Alina Bronsky hat wieder alles gegeben und ihren besonderen Humor hoch leben lassen. Sie legt Walters bitterböse Gedanken, die jeder von uns manchmal, Walter allerdings bei jeder Kommunikation mit seinen Mitmenschen hat, ungeschönt offen. Sein Weltbild wurde in der Nachkriegszeit geformt, hat nie eine Modernisierung erfahren. Die Autorin übt an gewissen, antiquierten, noch weit verbreiteten Verhaltensweisen Kritik, indem sie die Figur des Walters total überzeichnet. Alina Bronsky macht aber ebenso deutlich, dass unter der harten Schale dieses Mannes auch ein liebenswerter weicher Kern steckt.
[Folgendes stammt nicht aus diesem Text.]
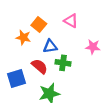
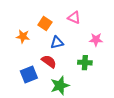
orange star: (23, 37) -> (23, 36), moved
green cross: (63, 63) -> (85, 63), moved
Neben Walter spielen auch die Kinder, Sebastian und Karin, eine kritische Rolle. Die Zusammenkünfte als ganze Familie beschränken sich auf hohe Feiertage bis zu dem Moment als Barbara nicht mehr aufstehen kann. Plötzlich stehen sie ständig vor der Tür und überfordern damit nicht nur sich selbst, sondern auch Walter, wahrscheinlich auch Barbara. Dieser Teil von Alina Bronskys Gesellschaftskritik gibt mir auch persönlich zu denken.

Insgesamt war es ein Feuerwerk der bitterbösen Komik, das ich gern weiterempfehle. Das i-Tüpfelchen des Romans ist übrigens der Name des Hundes, den ich natürlich nicht verrate.